TASK DESCRIPTION » Only the lines below starting at the one containing "X210850000Y-83300000D03*" and ending at the one containing "X210150000Y-71050000D03*" belong in the answer, each copied exactly.

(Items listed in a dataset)
=======

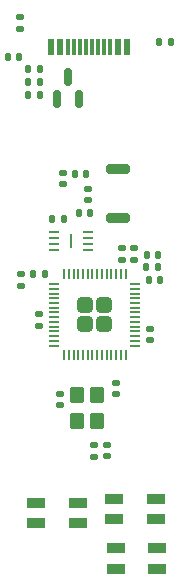
<source format=gbr>
%TF.GenerationSoftware,KiCad,Pcbnew,9.0.6*%
%TF.CreationDate,2025-12-07T15:32:32-06:00*%
%TF.ProjectId,Devboard,44657662-6f61-4726-942e-6b696361645f,rev?*%
%TF.SameCoordinates,Original*%
%TF.FileFunction,Paste,Top*%
%TF.FilePolarity,Positive*%
%FSLAX46Y46*%
G04 Gerber Fmt 4.6, Leading zero omitted, Abs format (unit mm)*
G04 Created by KiCad (PCBNEW 9.0.6) date 2025-12-07 15:32:32*
%MOMM*%
%LPD*%
G01*
G04 APERTURE LIST*
G04 Aperture macros list*
%AMRoundRect*
0 Rectangle with rounded corners*
0 $1 Rounding radius*
0 $2 $3 $4 $5 $6 $7 $8 $9 X,Y pos of 4 corners*
0 Add a 4 corners polygon primitive as box body*
4,1,4,$2,$3,$4,$5,$6,$7,$8,$9,$2,$3,0*
0 Add four circle primitives for the rounded corners*
1,1,$1+$1,$2,$3*
1,1,$1+$1,$4,$5*
1,1,$1+$1,$6,$7*
1,1,$1+$1,$8,$9*
0 Add four rect primitives between the rounded corners*
20,1,$1+$1,$2,$3,$4,$5,0*
20,1,$1+$1,$4,$5,$6,$7,0*
20,1,$1+$1,$6,$7,$8,$9,0*
20,1,$1+$1,$8,$9,$2,$3,0*%
G04 Aperture macros list end*
%ADD10RoundRect,0.140000X-0.140000X-0.170000X0.140000X-0.170000X0.140000X0.170000X-0.140000X0.170000X0*%
%ADD11RoundRect,0.140000X-0.170000X0.140000X-0.170000X-0.140000X0.170000X-0.140000X0.170000X0.140000X0*%
%ADD12RoundRect,0.062500X-0.387500X-0.062500X0.387500X-0.062500X0.387500X0.062500X-0.387500X0.062500X0*%
%ADD13RoundRect,0.040000X-0.040000X-0.605000X0.040000X-0.605000X0.040000X0.605000X-0.040000X0.605000X0*%
%ADD14RoundRect,0.150000X0.150000X-0.587500X0.150000X0.587500X-0.150000X0.587500X-0.150000X-0.587500X0*%
%ADD15RoundRect,0.140000X0.140000X0.170000X-0.140000X0.170000X-0.140000X-0.170000X0.140000X-0.170000X0*%
%ADD16RoundRect,0.140000X0.170000X-0.140000X0.170000X0.140000X-0.170000X0.140000X-0.170000X-0.140000X0*%
%ADD17R,0.600000X1.450000*%
%ADD18R,0.300000X1.450000*%
%ADD19RoundRect,0.135000X-0.185000X0.135000X-0.185000X-0.135000X0.185000X-0.135000X0.185000X0.135000X0*%
%ADD20RoundRect,0.135000X0.135000X0.185000X-0.135000X0.185000X-0.135000X-0.185000X0.135000X-0.185000X0*%
%ADD21R,1.600000X0.850000*%
%ADD22RoundRect,0.250000X0.350000X-0.450000X0.350000X0.450000X-0.350000X0.450000X-0.350000X-0.450000X0*%
%ADD23RoundRect,0.135000X0.185000X-0.135000X0.185000X0.135000X-0.185000X0.135000X-0.185000X-0.135000X0*%
%ADD24RoundRect,0.200000X-0.800000X0.200000X-0.800000X-0.200000X0.800000X-0.200000X0.800000X0.200000X0*%
%ADD25RoundRect,0.249999X-0.395001X-0.395001X0.395001X-0.395001X0.395001X0.395001X-0.395001X0.395001X0*%
%ADD26RoundRect,0.050000X-0.387500X-0.050000X0.387500X-0.050000X0.387500X0.050000X-0.387500X0.050000X0*%
%ADD27RoundRect,0.050000X-0.050000X-0.387500X0.050000X-0.387500X0.050000X0.387500X-0.050000X0.387500X0*%
%ADD28RoundRect,0.135000X-0.135000X-0.185000X0.135000X-0.185000X0.135000X0.185000X-0.135000X0.185000X0*%
G04 APERTURE END LIST*
D10*
%TO.C,C11*%
X215870000Y-84200000D03*
X216830000Y-84200000D03*
%TD*%
%TO.C,C12*%
X215820000Y-85300000D03*
X216780000Y-85300000D03*
%TD*%
D11*
%TO.C,C2*%
X216150000Y-91480000D03*
X216150000Y-90520000D03*
%TD*%
D12*
%TO.C,U3*%
X210850000Y-82300000D03*
X210850000Y-82800000D03*
X210850000Y-83300000D03*
X210850000Y-83800000D03*
X208000000Y-83800000D03*
X208000000Y-83300000D03*
X208000000Y-82800000D03*
X208000000Y-82300000D03*
D13*
X209425000Y-83050000D03*
%TD*%
D14*
%TO.C,U2*%
X208250000Y-71050000D03*
X210150000Y-71050000D03*
X209200000Y-69175000D03*
%TD*%
D11*
%TO.C,C17*%
X208769000Y-77292000D03*
X208769000Y-78252000D03*
%TD*%
D15*
%TO.C,C8*%
X211080000Y-80700000D03*
X210120000Y-80700000D03*
%TD*%
D16*
%TO.C,C16*%
X212450000Y-101280000D03*
X212450000Y-100320000D03*
%TD*%
D10*
%TO.C,C3*%
X216020000Y-86350000D03*
X216980000Y-86350000D03*
%TD*%
D17*
%TO.C,J1*%
X214213000Y-66614000D03*
X213413000Y-66614000D03*
D18*
X212213000Y-66614000D03*
X211213000Y-66614000D03*
X210713000Y-66614000D03*
X209713000Y-66614000D03*
D17*
X208513000Y-66614000D03*
X207713000Y-66614000D03*
X207713000Y-66614000D03*
X208513000Y-66614000D03*
D18*
X209213000Y-66614000D03*
X210213000Y-66614000D03*
X211713000Y-66614000D03*
X212713000Y-66614000D03*
D17*
X213413000Y-66614000D03*
X214213000Y-66614000D03*
%TD*%
D11*
%TO.C,C9*%
X213200000Y-95070000D03*
X213200000Y-96030000D03*
%TD*%
D15*
%TO.C,C4*%
X206779000Y-70688000D03*
X205819000Y-70688000D03*
%TD*%
D11*
%TO.C,C10*%
X205200000Y-85870000D03*
X205200000Y-86830000D03*
%TD*%
D16*
%TO.C,C1*%
X210850000Y-79580000D03*
X210850000Y-78620000D03*
%TD*%
D19*
%TO.C,R2*%
X211400000Y-100300000D03*
X211400000Y-101320000D03*
%TD*%
D20*
%TO.C,R7*%
X208820000Y-81200000D03*
X207800000Y-81200000D03*
%TD*%
D16*
%TO.C,C15*%
X208500000Y-96980000D03*
X208500000Y-96020000D03*
%TD*%
D15*
%TO.C,C14*%
X205021000Y-67468000D03*
X204061000Y-67468000D03*
%TD*%
D21*
%TO.C,D1*%
X210000000Y-106975000D03*
X210000000Y-105225000D03*
X206500000Y-105225000D03*
X206500000Y-106975000D03*
%TD*%
D19*
%TO.C,R5*%
X213750000Y-83640000D03*
X213750000Y-84660000D03*
%TD*%
D16*
%TO.C,C7*%
X206750000Y-90230000D03*
X206750000Y-89270000D03*
%TD*%
D22*
%TO.C,Y1*%
X211650000Y-98300000D03*
X211650000Y-96100000D03*
X209950000Y-96100000D03*
X209950000Y-98300000D03*
%TD*%
D21*
%TO.C,D2*%
X216600000Y-106625000D03*
X216600000Y-104875000D03*
X213100000Y-104875000D03*
X213100000Y-106625000D03*
%TD*%
D15*
%TO.C,C6*%
X206779000Y-68454000D03*
X205819000Y-68454000D03*
%TD*%
D23*
%TO.C,R3*%
X205153000Y-65121000D03*
X205153000Y-64101000D03*
%TD*%
D19*
%TO.C,R4*%
X214800000Y-83640000D03*
X214800000Y-84660000D03*
%TD*%
D10*
%TO.C,C13*%
X209770000Y-77400000D03*
X210730000Y-77400000D03*
%TD*%
D24*
%TO.C,SW1*%
X213400000Y-76950000D03*
X213400000Y-81150000D03*
%TD*%
D21*
%TO.C,D3*%
X213200000Y-109075000D03*
X213200000Y-110825000D03*
X216700000Y-110825000D03*
X216700000Y-109075000D03*
%TD*%
D15*
%TO.C,C5*%
X206788000Y-69582000D03*
X205828000Y-69582000D03*
%TD*%
D25*
%TO.C,U1*%
X210647500Y-88506000D03*
X210647500Y-90106000D03*
X212247500Y-88506000D03*
X212247500Y-90106000D03*
D26*
X208010000Y-86706000D03*
X208010000Y-87106000D03*
X208010000Y-87506000D03*
X208010000Y-87906000D03*
X208010000Y-88306000D03*
X208010000Y-88706000D03*
X208010000Y-89106000D03*
X208010000Y-89506000D03*
X208010000Y-89906000D03*
X208010000Y-90306000D03*
X208010000Y-90706000D03*
X208010000Y-91106000D03*
X208010000Y-91506000D03*
X208010000Y-91906000D03*
D27*
X208847500Y-92743500D03*
X209247500Y-92743500D03*
X209647500Y-92743500D03*
X210047500Y-92743500D03*
X210447500Y-92743500D03*
X210847500Y-92743500D03*
X211247500Y-92743500D03*
X211647500Y-92743500D03*
X212047500Y-92743500D03*
X212447500Y-92743500D03*
X212847500Y-92743500D03*
X213247500Y-92743500D03*
X213647500Y-92743500D03*
X214047500Y-92743500D03*
D26*
X214885000Y-91906000D03*
X214885000Y-91506000D03*
X214885000Y-91106000D03*
X214885000Y-90706000D03*
X214885000Y-90306000D03*
X214885000Y-89906000D03*
X214885000Y-89506000D03*
X214885000Y-89106000D03*
X214885000Y-88706000D03*
X214885000Y-88306000D03*
X214885000Y-87906000D03*
X214885000Y-87506000D03*
X214885000Y-87106000D03*
X214885000Y-86706000D03*
D27*
X214047500Y-85868500D03*
X213647500Y-85868500D03*
X213247500Y-85868500D03*
X212847500Y-85868500D03*
X212447500Y-85868500D03*
X212047500Y-85868500D03*
X211647500Y-85868500D03*
X211247500Y-85868500D03*
X210847500Y-85868500D03*
X210447500Y-85868500D03*
X210047500Y-85868500D03*
X209647500Y-85868500D03*
X209247500Y-85868500D03*
X208847500Y-85868500D03*
%TD*%
D28*
%TO.C,R1*%
X216883000Y-66229000D03*
X217903000Y-66229000D03*
%TD*%
%TO.C,R6*%
X206217000Y-85865000D03*
X207237000Y-85865000D03*
%TD*%
M02*

</source>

=======

SOLUTION TO THE PROBLEM »
X210850000Y-83300000D03*
X210850000Y-83800000D03*
X208000000Y-83800000D03*
X208000000Y-83300000D03*
X208000000Y-82800000D03*
X208000000Y-82300000D03*
D13*
X209425000Y-83050000D03*
%TD*%
D14*
%TO.C,U2*%
X208250000Y-71050000D03*
X210150000Y-71050000D03*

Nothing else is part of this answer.